Within the modern network space, the Synchronous Optical Network (SONET)/Synchronous Digital Hierarchy (SDH) protocol is becoming increasingly popular as a mechanism for data transport. In this respect, SDH is the European equivalent of the SONET transmission standard. Accordingly, all references in this application to SONET should be understood to also refer to SDH.
Under the SONET/SDH architecture, connections through the network core, and between end-user communications devices, are constructed using a layered model. Each layer (or level) uses connections established at lower levels to build connections spanning progressively larger portions of the network. Within the network core, Section and Line-level connections are established. Section-level connections (commonly referred to as sections) are set-up between topologically adjacent nodes (which may, for example, be cross-connects, regenerators or Add-Drop-Multiplexors) of the network, and correspond to individual hops of an end-to-end connection. Line-level connections (commonly referred to as lines) are set-up between nodes (such as cross-connects or Add-Drop-Multiplexors) capable of processing line overhead within data signals. Regenerators are usually capable of terminating only sections, whereas cross-connects and Add-Drop-Multiplexors will normally terminate both sections and lines. Lines typically span one or more sections.
An end-to-end connection between nodes at which a data signal is multiplexed and demultiplexed uses a path-level connection (usually referred to as a Path). A path commonly spans multiple lines, and may extend beyond the network core to terminate at suitable end-user communications equipment (such as concentrator access switches or service provider routers).

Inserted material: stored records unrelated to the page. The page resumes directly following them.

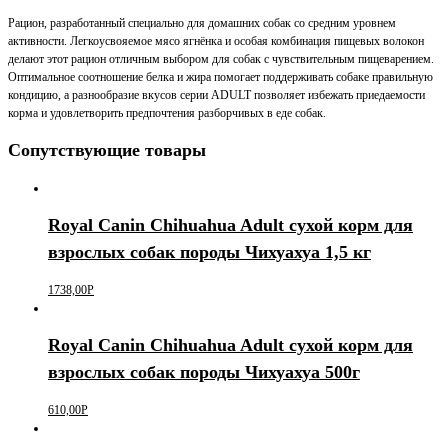
Рацион, разработанный специально для домашних собак со средним уровнем
активности. Легкоусвояемое мясо ягнёнка и особая комбинация пищевых волокон
делают этот рацион отличным выбором для собак с чувствительным пищеварением.
Оптимальное соотношение белка и жира помогает поддерживать собаке правильную
кондицию, а разнообразие вкусов серии ADULT позволяет избежать приедаемости
корма и удовлетворить предпочтения разборчивых в еде собак.
Сопутствующие товары
Royal Canin Chihuahua Adult сухой корм для
взрослых собак породы Чихуахуа 1,5 кг
1738,00
Р
Royal Canin Chihuahua Adult сухой корм для
взрослых собак породы Чихуахуа 500г
610,00
Р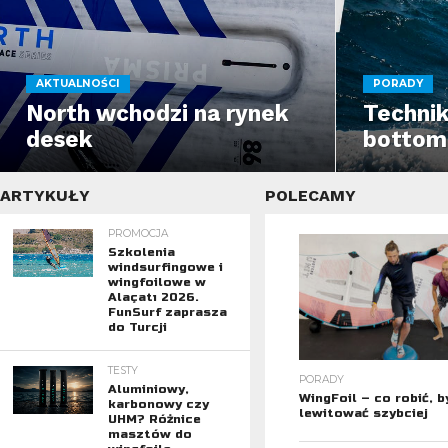
AKTUALNOŚCI
PORADY
North wchodzi na rynek
Technika
desek
bottom
ARTYKUŁY
POLECAMY
PROMOCJA
Szkolenia
windsurfingowe i
wingfoilowe w
Alaçatı 2026.
FunSurf zaprasza
do Turcji
TESTY
PORADY
Aluminiowy,
WingFoil – co robić, b
karbonowy czy
lewitować szybciej
UHM? Różnice
masztów do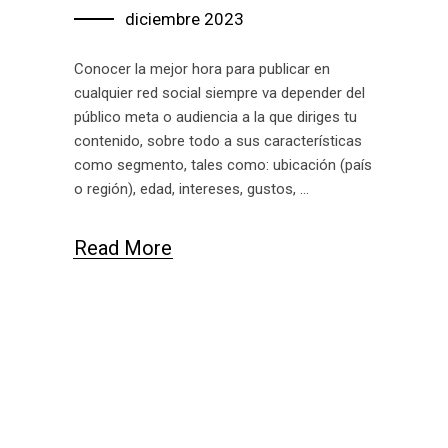
diciembre 2023
Conocer la mejor hora para publicar en
cualquier red social siempre va depender del
público meta o audiencia a la que diriges tu
contenido, sobre todo a sus características
como segmento, tales como: ubicación (país
o región), edad, intereses, gustos,
Read More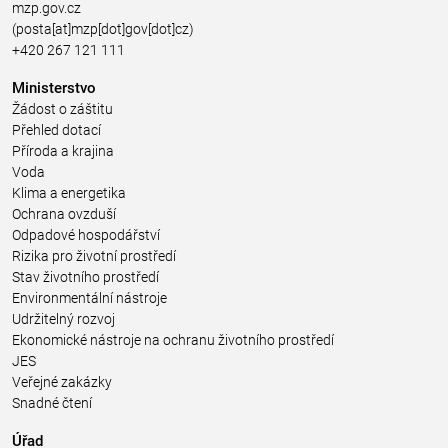
mzp.gov.cz
(posta[at]mzp[dot]gov[dot]cz)
+420 267 121 111
Ministerstvo
Žádost o záštitu
Přehled dotací
Příroda a krajina
Voda
Klima a energetika
Ochrana ovzduší
Odpadové hospodářství
Rizika pro životní prostředí
Stav životního prostředí
Environmentální nástroje
Udržitelný rozvoj
Ekonomické nástroje na ochranu životního prostředí
JES
Veřejné zakázky
Snadné čtení
Úřad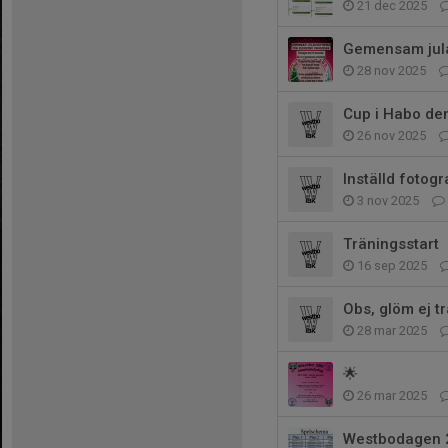
21 dec 2025
Gemensam jula
28 nov 2025
Cup i Habo d
26 nov 2025
Inställd fotog
3 nov 2025
Träningsstart
16 sep 2025
Obs, glöm ej t
28 mar 2025
🌟
26 mar 2025
Westbodagen 2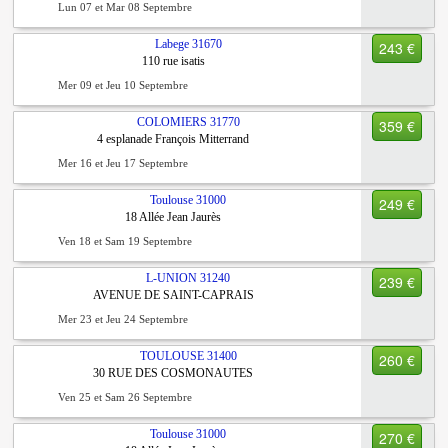
Lun 07 et Mar 08 Septembre
Labege
31670
243 €
110 rue isatis
Mer 09 et Jeu 10 Septembre
COLOMIERS
31770
359 €
4 esplanade François Mitterrand
Mer 16 et Jeu 17 Septembre
Toulouse
31000
249 €
18 Allée Jean Jaurès
Ven 18 et Sam 19 Septembre
L-UNION
31240
239 €
AVENUE DE SAINT-CAPRAIS
Mer 23 et Jeu 24 Septembre
TOULOUSE
31400
260 €
30 RUE DES COSMONAUTES
Ven 25 et Sam 26 Septembre
Toulouse
31000
270 €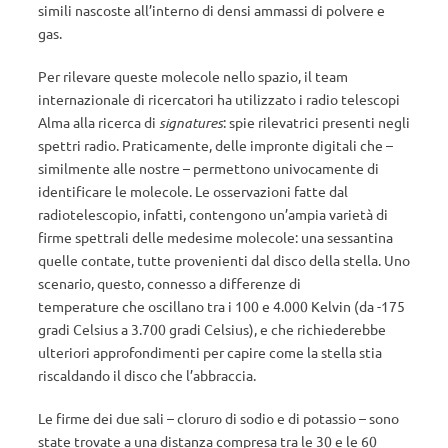
simili nascoste all’interno di densi ammassi di polvere e
gas.
Per rilevare queste molecole nello spazio, il team
internazionale di ricercatori ha utilizzato i radio telescopi
Alma alla ricerca di
signatures
: spie rilevatrici presenti negli
spettri radio. Praticamente, delle impronte digitali che –
similmente alle nostre – permettono univocamente di
identificare le molecole. Le osservazioni fatte dal
radiotelescopio, infatti, contengono un’ampia varietà di
firme spettrali delle medesime molecole: una sessantina
quelle contate, tutte provenienti dal disco della stella. Uno
scenario, questo, connesso a differenze di
temperature che oscillano tra i 100 e 4.000 Kelvin (da -175
gradi Celsius a 3.700 gradi Celsius), e che richiederebbe
ulteriori approfondimenti per capire come la stella stia
riscaldando il disco che l’abbraccia.
Le firme dei due sali – cloruro di sodio e di potassio – sono
state trovate a una distanza compresa tra le 30 e le 60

The SONET/SDH protocol provides conventional methods for validating sections, lines and paths. These include section trace, section parity, and line parity checks which implement integrity and validation within one section or one SONET/SDH line. Telecordia TR-253 describes a Path Trace implementation, which enables an end-to-end validation of a path. Path parity implements a path level integrity check. Tandem connection monitoring implements additional integrity checks within the path level. These path-level integrity checks utilize validation, parity and fault indication data that are inserted into Synchronous Payload Envelopes (SPEs) of signals being transported through the path, typically embedded within the path overhead (POH).
Co-assigned U.S. Pat. No. 6,735,170 which issued on May 11, 2004, and entitled METHOD AND SYSTEM FOR ESTABLISHING CONTENT-FLEXIBLE CONNECTIONS teaches a technique for establishing an open connection (OP-N), mapped across a communications network. The OP-N connection is “concatenatable”, in that an end user can transport arbitrarily concatenated signal traffic through the OP-N connection. In principle, virtually any combination of concatenated and non-concatenated signals may be used, up to the bandwidth capacity of the OP-N connection. The traffic mixture (i.e., the mix of concatenated and non-concatenated traffic) within the OP-N connection can be selected by the end user to satisfy their requirements, and may be changed by the end user as those requirements change, without requiring re-configuration of the OP-N connection.

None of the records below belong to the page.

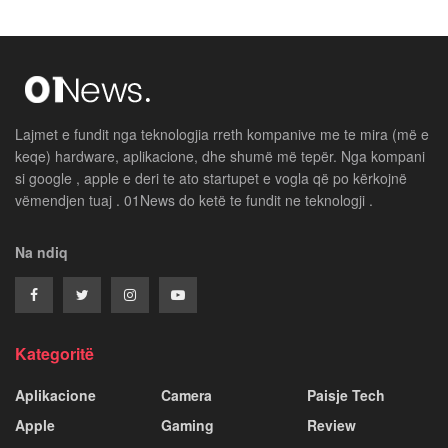
Lajmet e fundit nga teknologjia rreth kompanive me te mira (më e
keqe) hardware, aplikacione, dhe shumë më tepër. Nga kompani
si google , apple e deri te ato startupet e vogla që po kërkojnë
vëmendjen tuaj . 01News do ketë te fundit ne teknologji .
Na ndiq
Kategoritë
Aplikacione
Camera
Paisje Tech
Apple
Gaming
Review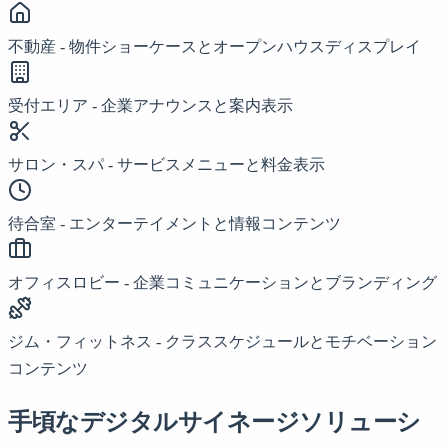
不動産 - 物件ショーケースとオープンハウスディスプレイ
受付エリア - 企業アナウンスと案内表示
サロン・スパ - サービスメニューと料金表示
待合室 - エンターテイメントと情報コンテンツ
オフィスロビー - 企業コミュニケーションとブランディング
ジム・フィットネス - クラススケジュールとモチベーション
コンテンツ
手頃なデジタルサイネージソリューシ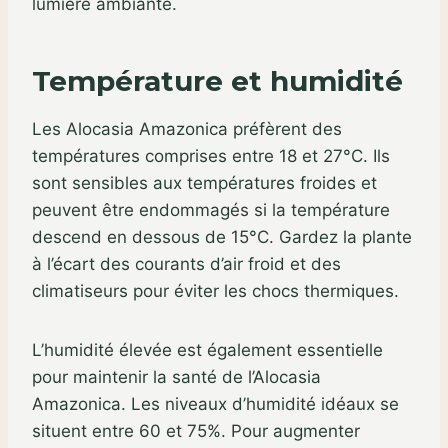
lumière ambiante.
Température et humidité
Les Alocasia Amazonica préfèrent des
températures comprises entre 18 et 27°C. Ils
sont sensibles aux températures froides et
peuvent être endommagés si la température
descend en dessous de 15°C. Gardez la plante
à l’écart des courants d’air froid et des
climatiseurs pour éviter les chocs thermiques.
L’humidité élevée est également essentielle
pour maintenir la santé de l’Alocasia
Amazonica. Les niveaux d’humidité idéaux se
situent entre 60 et 75%. Pour augmenter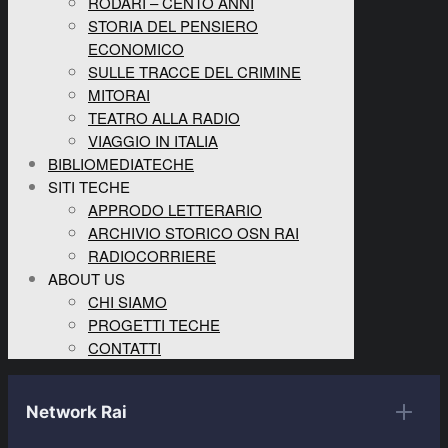
RODARI – CENTO ANNI
STORIA DEL PENSIERO
ECONOMICO
SULLE TRACCE DEL CRIMINE
MITORAI
TEATRO ALLA RADIO
VIAGGIO IN ITALIA
BIBLIOMEDIATECHE
SITI TECHE
APPRODO LETTERARIO
ARCHIVIO STORICO OSN RAI
RADIOCORRIERE
ABOUT US
CHI SIAMO
PROGETTI TECHE
CONTATTI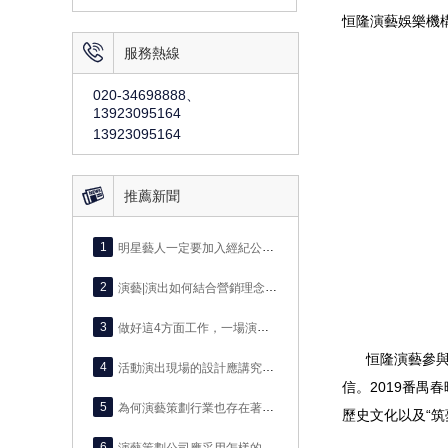
恒隆演藝娛樂機構

服務熱線
020-34698888、
13923095164
13923095164

推薦新聞
1
明星藝人一定要加入經紀公司嗎？
2
演藝|演出如何結合營銷理念進行宣傳？這有5個關鍵知識點
3
做好這4方面工作，一場演出策劃活動就成功了80%
恒隆演藝參與
4
活動演出現場的設計應講究什么原則？
信。2019番禺
5
為何演藝策劃行業也存在著優勝劣汰
歷史文化以及“
6
演藝策劃公司應采用怎樣的反饋機制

The OP-N connection described in the above-referenced co-pending patent application is constructed using a layered model, in a manner analogous to conventional SONET/SDH connections. The layers of an OP-N connection are designed to fit between the SONET/SDH Line and Path layers. In general, an OP-N connection is expected to span multiple lines, and yet be shorter than an end-to-end Path. An OP-N connection may carry multiple paths and will be set up and validated prior to the establishment of any paths through it. Accordingly, it is necessary to implement a technique for validating OP-N connections independently of any Path-level connections.
Thus there is a need for a method and apparatus for validating an OP-N connection mapped through a communications network between arbitrary end-points.